Il mese della legalità serve per ricordare, a tutti, i numerosi sacrifici delle persone che hanno aiutato l’Italia a diventare un posto migliore.
Questo mese ci fa capire, inoltre, che l’unione fa la forza e che bisogna seguire l’esempio di persone come Giovanni Falcone, Paolo Borsellino e Giuseppe Impastato, a cui vanno attribuiti dei grandissimi meriti, perché combattere la mafia non è da tutti.
La nostra attività è cominciata con la lettura di un romanzo intitolato: “La ragazza che sognava di sconfiggere la mafia”.
Il libro, che tratta di tematiche importanti e avvincenti, racconta la storia di una ragazza determinata che vuole rendere il suo paesino in Calabria un posto più giusto e vivibile, facendo in modo che nessuno debba più vivere nella paura di ingiustizie e soprusi.
Ma il suo percorso non è affatto semplice, anzi, è pieno di imprevisti, come l’assassinio di Falcone e Borsellino, due grandi difensori della legalità che hanno combattuto la mafia per tutta la vita.
Nonostante ciò, la protagonista riesce ad andare avanti con molto coraggio, perché ha capito che nel suo paese c’è qualcosa di buono che va valorizzato.
Ma il nostro percorso per il mese della legalità non è di certo finito qui.
Infatti, abbiamo ascoltato tutti assieme due canzoni intitolate “Pensa” e “Cento passi”, ricche di belle frasi da ricordare, ma quella che forse mi ha colpito di più è la seguente:
“Si sa dove si nasce ma non dove si muore”.
Con questa frase ci colleghiamo anche a un altro lavoro che invece ha riguardato gli Istituti di Pena Minorili.
Molti dei ragazzi che finiscono in un istituto di pena lo fanno perché sono nati in un ambiente sbagliato.
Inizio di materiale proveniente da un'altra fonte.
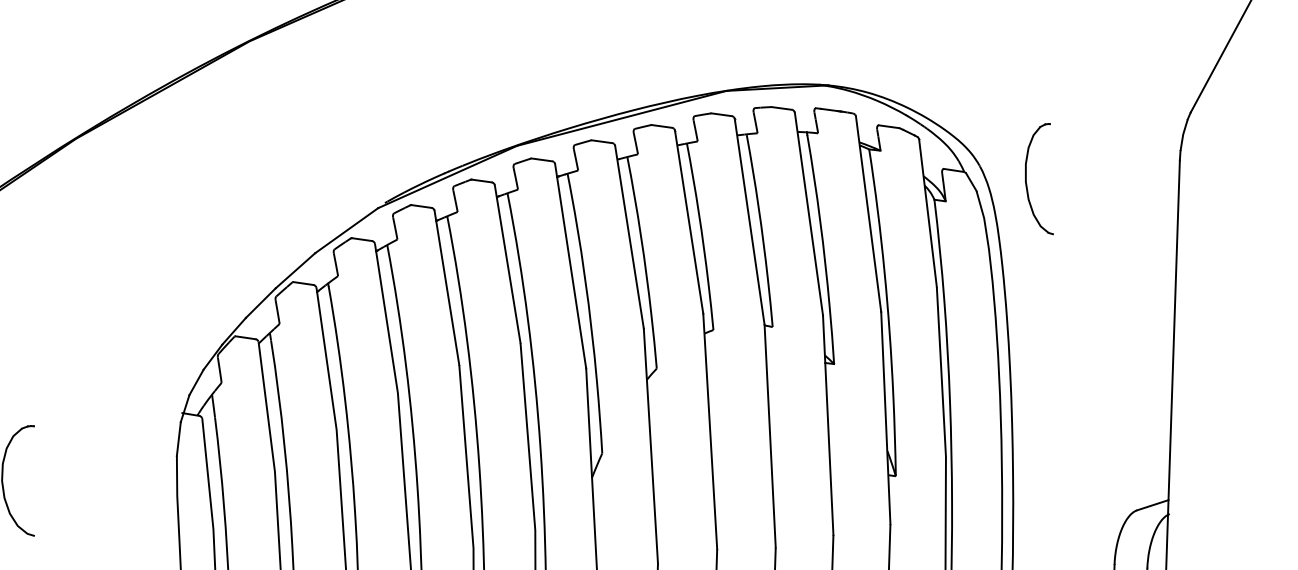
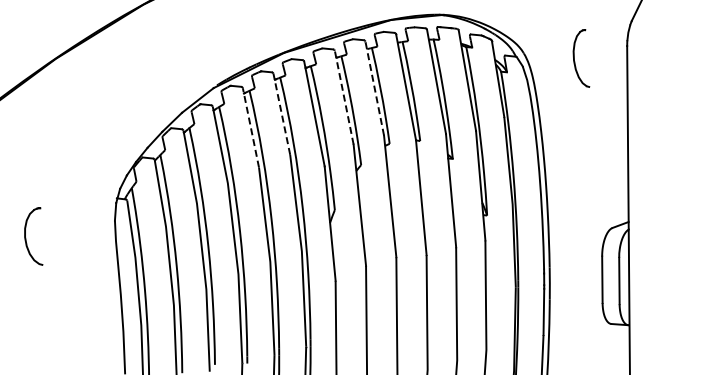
part: (1028, 183) -> (575, 61), moved
line: (688, 221) -> (374, 88), solid -> dashed
line: (629, 236) -> (344, 97), solid -> dashed
line: (507, 262) -> (281, 113), solid -> dashed
line: (446, 287) -> (250, 127), solid -> dashed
Ma il destino è solo e unicamente nelle loro mani: se vogliono, possono cambiare il corso della propria vita, anche se questo vuol dire esporsi e affrontare molti problemi, che però conducono a una vita libera.
Queste azioni sono proprio quelle che compie “Mirea”, la protagonista del docufilm a cui abbiamo assistito, una ragazza che finisce nel carcere minorile di Nisida.
Il suo nome deriva dal latino e significa “ammirare”, infatti l’abbiamo ammirata, non solo per la sua personalità, ma in particolare per le sue sfaccettature e cicatrici che le hanno lasciato un segno indelebile.
La ragazza è un’anima libera e leggera, che guarda il mare di Napoli rinchiusa nel carcere minorile, un posto pieno di stimoli che però rimane comunque un carcere.
Mirea, sentendosi imprigionata, ha il fortissimo desidero di volare via e, fortunatamente, ci riesce, perché ha capito che la sua vita, così come tante altre, non ha significato senza la libertà.
In questo mese le iniziative sono state davvero tantissime, tutte belle e importanti, ma quelle che mi hanno emozionato e mi hanno fatto pensare maggiormente sono state la lettura del libro e la visione del docufilm.
Mi hanno fatto imparare che anche nelle situazioni più difficili, quelle apparentemente senza uscita, c’è sempre speranza se solo si seguono i princìpi della legalità.